Dawn R. Ackerman

Thesis: Sulfide Mineralogy, Tetrahedrite Zoning, and Precipitation Mechanism at the Trixie Mine, Eureka, Utah

Support: University of Utah

Abstract

Microprobe analyses of tetrahedrite from the Trixie mine, East Tintic District, Utah, a base and precious metal vein deposit, are used to characterize the chemical variation of the mineral tetrahedrite, refine ore genesis models, and relate solid solution compositions to variations in the physico-chemical conditions attending mineralization. The chemical variation in tetrahedrite, normalized to a 29 atom formula, can be expressed as

(Cu, Ag)_10+X(Fe, Zn)_2+Y(Sb, As)_4+ZS_13+A where

-0.553 < X < 1.406, -1.938 < Y < 0.95, -0.899 < Z < 0.411, and -0.804 < A < 0.596.

The average composition for the mine is

(Cu_10.191Ag_0.076Fe_0.386Zn_1.432) (As_2.930Sb_1.187)S_12.798.

Mineral-fluid equilibria are modelled by using reduced activities of the Cu end member sulfosalt phases tennantite (Tn) and enargite (En) to approximate tetrahedrite and luzonite. In an ideal activity model, (atn)tet = (XCu)12 (XAs)4 (XS)13, XAs strongly influences activity values. Reducing the activity of Tn and En has little effect on the placement of the Tn-En reaction in log fO2-pH space. This implies tetrahedrite composition is relatively insensitive to fO2 and pH when another solid solution mineral of similar composition is present because expansion of one stability field is restricted by expansion of the other stability field.

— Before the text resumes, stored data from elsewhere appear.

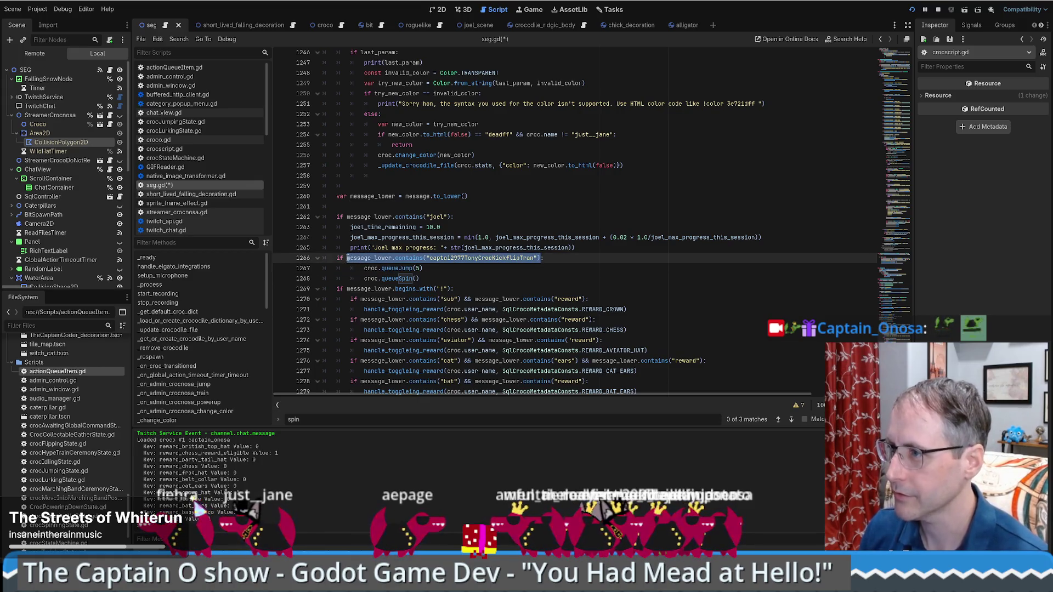
key("Right")
type("|")
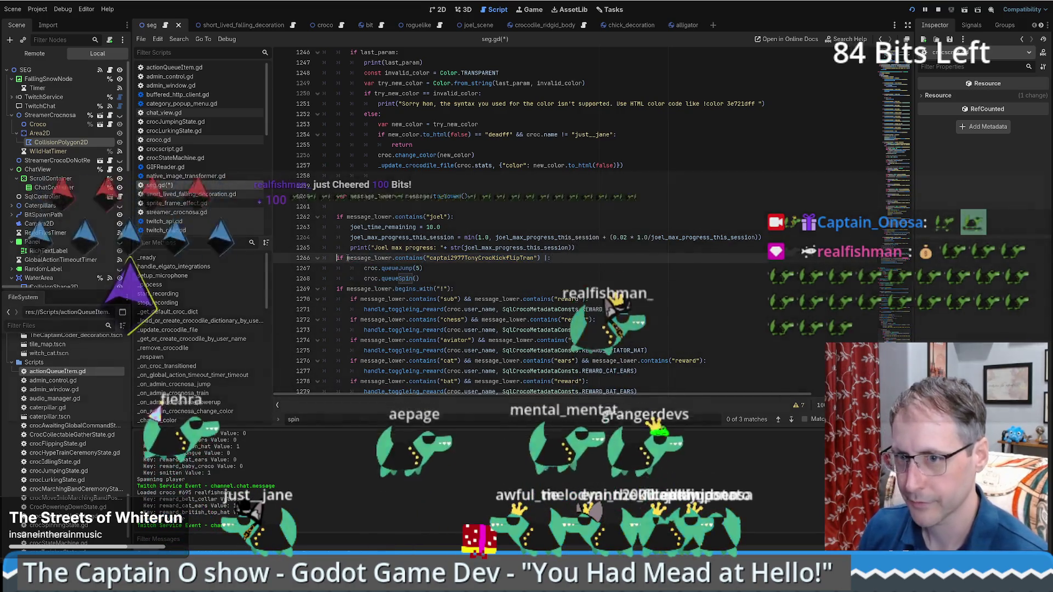
left_click(347, 258)
type("(")
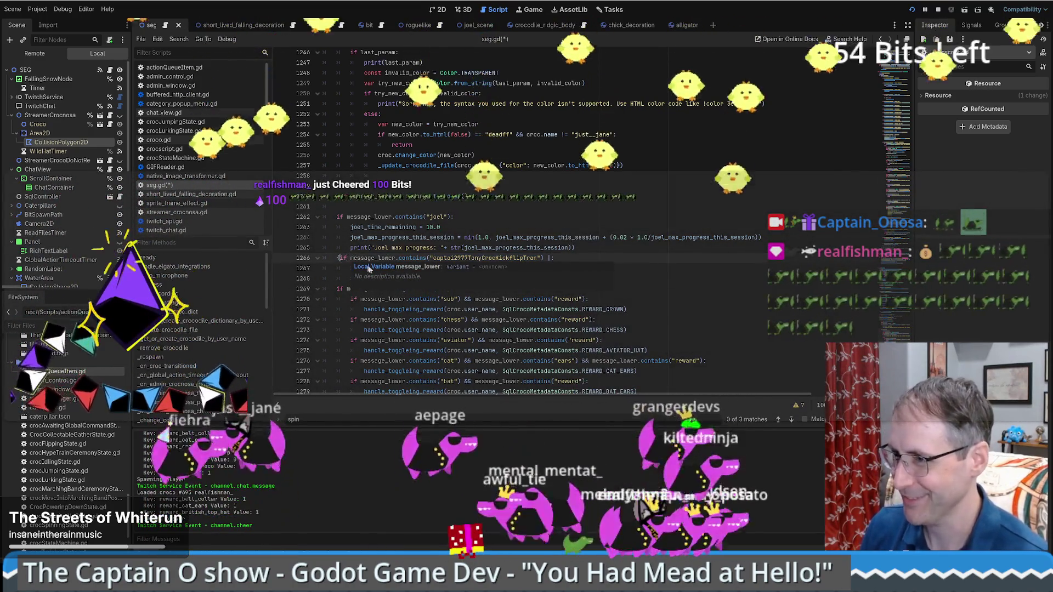
key("BackSpace")
key("End")
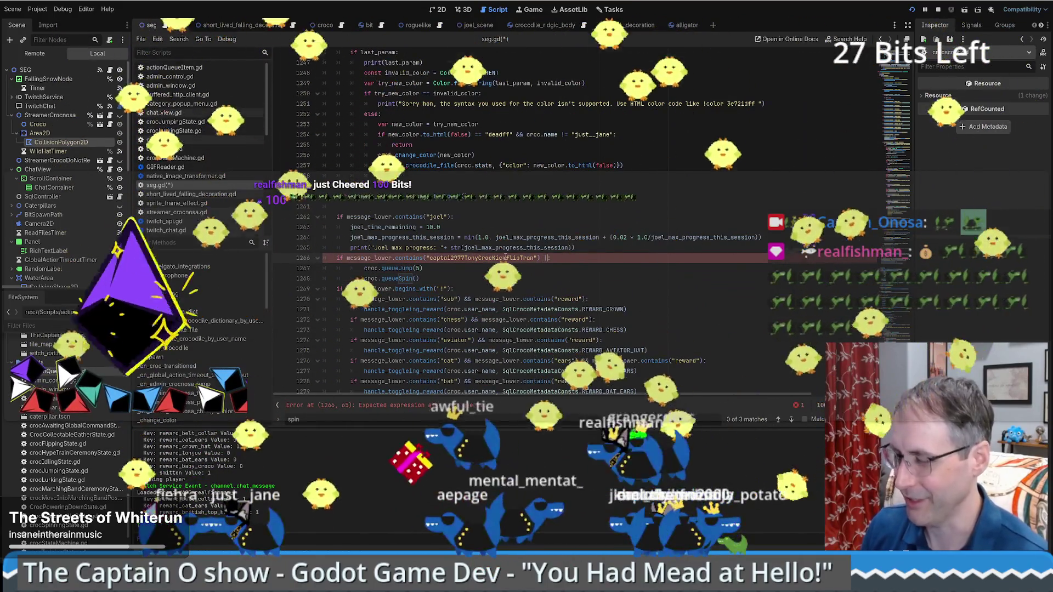
type("|")
key("ctrl+v")
left_click(740, 257)
key("BackSpace")
key("BackSpace")
key("BackSpace")
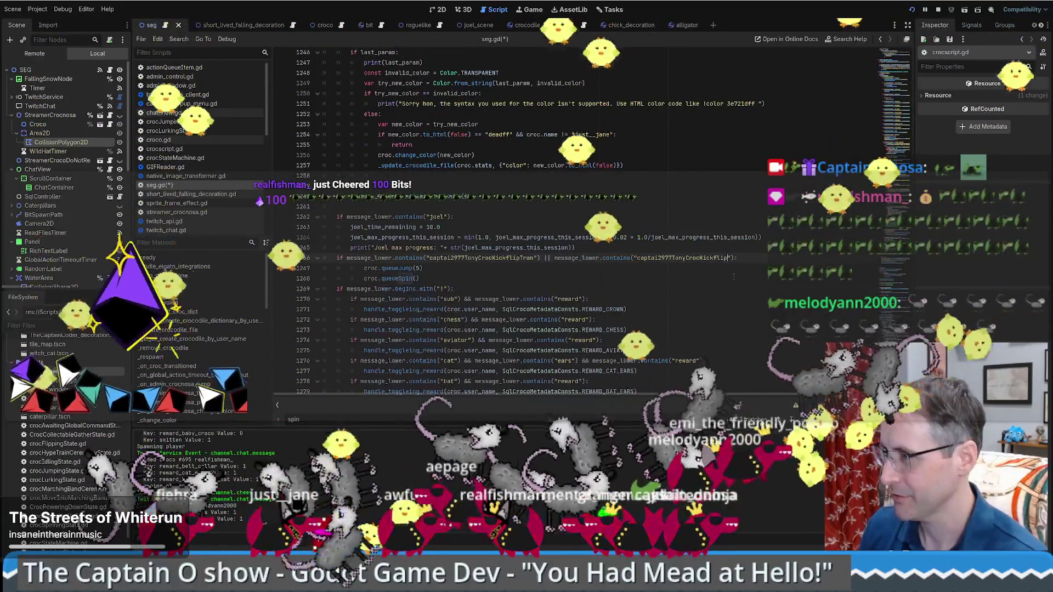
left_click(775, 256)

Log activity diagrams, log [(aFe2+)/(aH+)2] versus log [(aCu+)/(aH+)] contoured for log [(aH+)(aAs(OH)4-)], demonstrate that fluid composition most strongly affects mineral composition. To form the assemblages observed in the Trixie mine, with a minimum amount of variation in fluid composition, log [(aH+)(aAs(OH)4-)]=-12, log [(aFe2+)/(aH+)2] = -0.2±0.5, and log [(aCu+)/(aH+)] = -6.3±0.25. Under these conditions varying pH between 5 and 6 constrains log (aAs(OH)4-) to values of -7 and -6.

Equilibrium calculations are used to refine the proposed ore genesis model of Lippoth (1984). Major mineralogic zoning in the Trixie mine is a function of changing fO2 with time and depth. Barite and minor sulfide deposition is followed by sulfide ore deposition and appears to be genetically related to the gold ore. Oxygen fugacity is constrained over the period of mineral deposition between log values of -35 and -42 by barite stability, tetrahedrite reactions, and sphalerite compositions; pH is restricted between 5 and 6 by sericite stability (aK+= 0.015). Low fO2 and neutral pH indicates Au was precipitated from solution dominantly as bisulfide complexes. Large localized fluctuations in fO2 and fluid composition are the result of non-uniform mixing of two waters with different fO2 contents, one of which was relatively saline. This is supported by extreme variations of tetrahedrite composition in the element substitution pairs Cu-Ag, Fe-Zn, and Sb-As over distances of only tens of microns. Despite these rapid compositional variations there is a strong association of Ag- and Sb-rich tetrahedrite with the gold ore identifying the zone of mixing and maximum extent of fluid evolution in the Trixie mine.

Ackerman, D.R. and Petersen, E.U., 1987, Mineral chemistry of tennantite in the Trixie mine, East Tintic District, Utah: Geological Society of America Abstracts, 19, 7, 657.